We scale out and between 100-200 instances join Octopus over the course of 15-20 minutes.
Roughly 40-50 octopus projects have auto-deploy triggers run when machines become available for deployment.
Our task cap is currently 10, but projects start deploying and then at some point just stay queued with fewer than 10 tasks running. During this period of time we observer our single Octopus Node displays as offline.
At some point 5 or so minutes later, it comes back online and starts deploying queued tasks.
Another 10-15 tasks complete before Octopus node appears offline again and queued tasks stop deploying.
Each time Octopus appears offline seems to grow longer. For example the second time it happens it stays offline for 10-15 minutes. The third time is ~20 minutes, and the final one during that period was 30+ minutes.
Once this long queue of tasks finally gets processed we have no offline periods (apparently) until the next time we scale out.

Questions:

Is 10 a reasonable task cap or should we increase that?
We are currently running Octopus server on an AWS c5.2xlarge instance. Are there guidelines to right-sizing that?

Shane_Gill · 26 September 2018 22:54

Hi,

Upgrading past 2018.6.8 will resolve the issue with the node appearing offline and the task queue pausing.

It’s difficult to recommend a task cap or instance size because “it depends”. The task cap is designed to let you control how the instance is utilised. If you have resources to spare when 10 deployments are running, increase the cap. If the instance is under pressure but you want more deployment parallelism then increase the instance size. Observe the instance when you are scaling out - is it CPU bound while trying to process the auto deploy triggers, handle web requests and do 10 deployments? How is the SQL Server usage?

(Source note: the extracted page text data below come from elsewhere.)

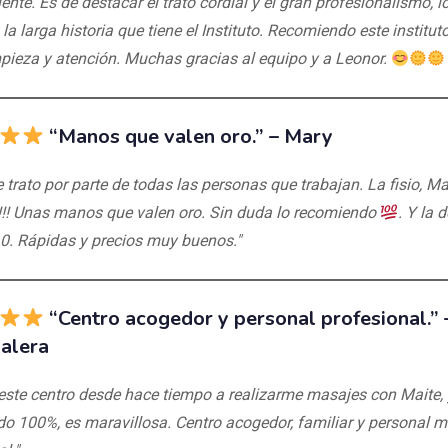
ente. Es de destacar el trato cordial y el gran profesionalismo, l
la larga historia que tiene el Instituto. Recomiendo este institut
mpieza y atención. Muchas gracias al equipo y a Leonor.
“Manos que valen oro.” –
Mary
 trato por parte de todas las personas que trabajan. La fisio, Ma
!!! Unas manos que valen oro. Sin duda lo recomiendo
. Y la 
10. Rápidas y precios muy buenos."
“Centro acogedor y personal profesional.”
alera
este centro desde hace tiempo a realizarme masajes con Maite, 
o 100%, es maravillosa. Centro acogedor, familiar y personal 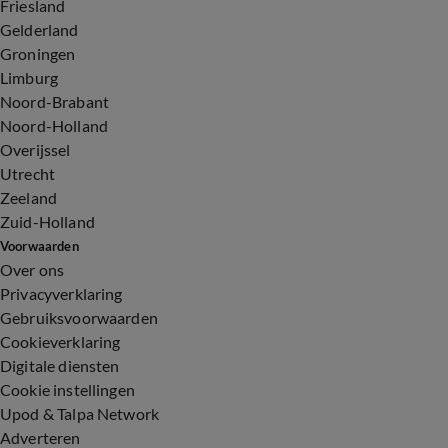
Friesland
Gelderland
Groningen
Limburg
Noord-Brabant
Noord-Holland
Overijssel
Utrecht
Zeeland
Zuid-Holland
Voorwaarden
Over ons
Privacyverklaring
Gebruiksvoorwaarden
Cookieverklaring
Digitale diensten
Cookie instellingen
Upod & Talpa Network
Adverteren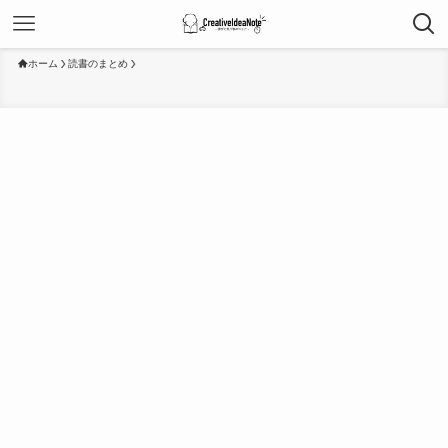
ホーム
読書のまとめ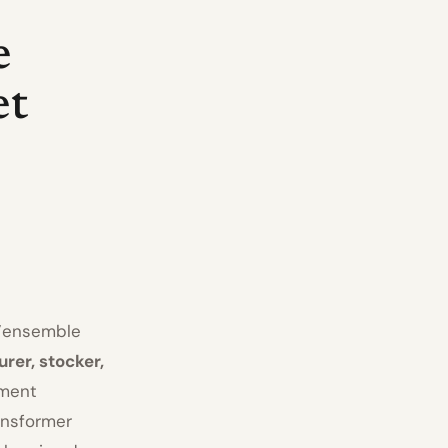
e
et
l’ensemble
urer, stocker,
ement
ansformer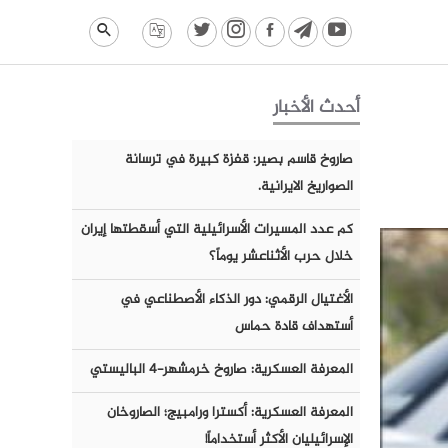
أحدث الأخبار
صاروخ قاسم بصير: قفزة كبيرة في ترسانة
الصواريخ الايرانية.
كم عدد المسيرات الأسرائيلية التي أسقطتها إيران
خلال حرب الأثناعشر يوماً؟
الأغتيال الرقمي: دور الذكاء الأصطناعي في
أستهداف قادة حماس
المعرفة العسكرية: صاروخ خرمشهر-٤ الباليستي
المعرفة العسكرية: أكسترا ورامبيج؛ الصاروخان
الإسرائيليان الأكثر أستخداماً!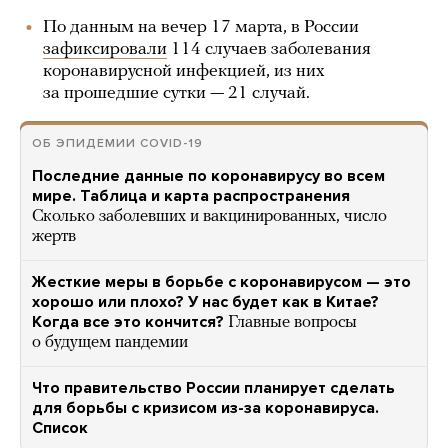
По данным на вечер 17 марта, в России
зафиксировали
114 случаев заболевания
коронавирусной инфекцией, из них
за прошедшие сутки — 21 случай.
ОБ ЭПИДЕМИИ COVID-19
Последние данные по коронавирусу во всем
мире. Таблица и карта распространения
Сколько заболевших и вакцинированных, число
жертв
Жесткие меры в борьбе с коронавирусом — это
хорошо или плохо? У нас будет как в Китае?
Когда все это кончится?
Главные вопросы
о будущем пандемии
Что правительство России планирует сделать
для борьбы с кризисом из-за коронавируса.
Список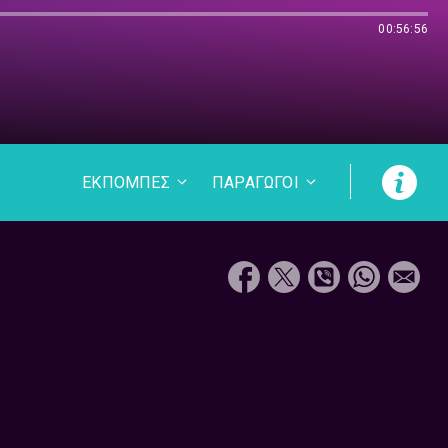
00:56:56
ΕΚΠΟΜΠΕΣ
ΠΑΡΑΓΩΓΟΙ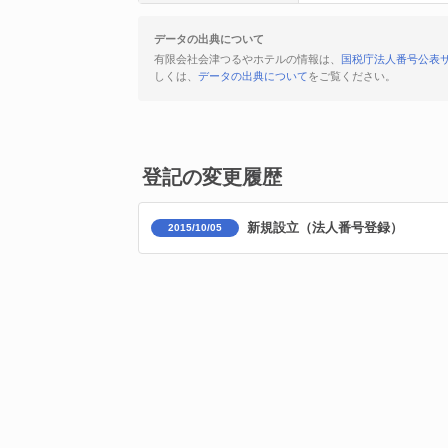
データの出典について
有限会社会津つるやホテルの情報は、
国税庁法人番号公表
しくは、
データの出典について
をご覧ください。
登記の変更履歴
新規設立（法人番号登録）
2015/10/05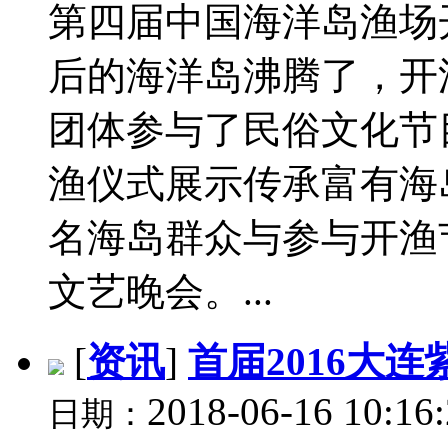
第四届中国海洋岛渔场
后的海洋岛沸腾了，开
团体参与了民俗文化节
渔仪式展示传承富有海
名海岛群众与参与开渔
文艺晚会。...
[
资讯
]
首届2016大
2018-06-16 10:16
日期：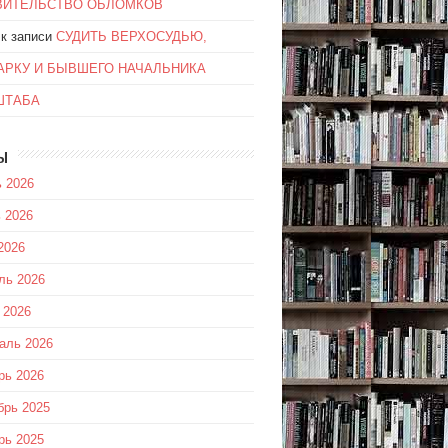
ВИТЕЛЬСТВО ОБЛОМКОВ
к записи
СУДИТЬ ВЕРХОСУДЬЮ,
АРКУ И БЫВШЕГО НАЧАЛЬНИКА
ШТАБА
ы
 2026
 2026
2026
ль 2026
 2026
аль 2026
рь 2026
брь 2025
рь 2025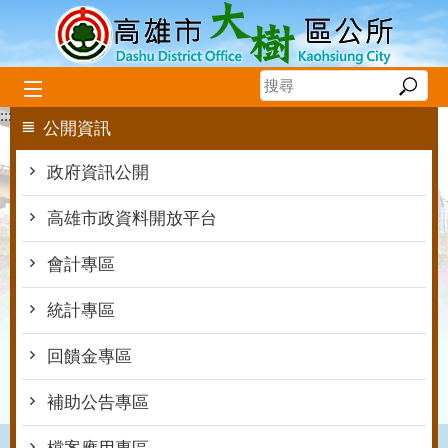
跳到主要內容區塊
:::
公開資訊
政府資訊公開
高雄市政資料開放平台
會計專區
統計專區
回饋金專區
補助公告專區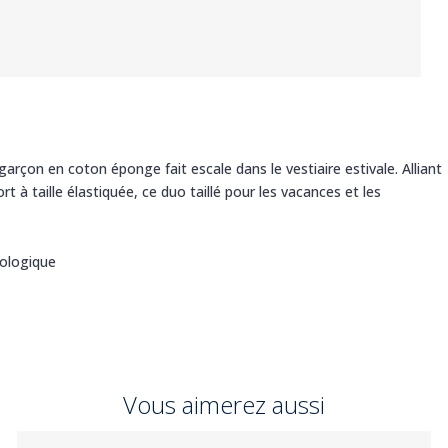
rçon en coton éponge fait escale dans le vestiaire estivale. Alliant
rt à taille élastiquée, ce duo taillé pour les vacances et les
ologique
Vous aimerez aussi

Thanks for sending logs, I am having a look at them and will let you know what I spot.

Cheers,
Shane

dandrews-dk · 27 September 2018 21:10

Shane,

After reviewing the instance itself it really isn’t using many resources. We’ve increased the task cap from 10 to 60 and that seemed to work better because it at least processed 60 tasks before appearing offline again. We will schedule an upgrade to at least 2018.6.8 for the near future and hopefully that resolves our issue.

Thanks again,

David Andrews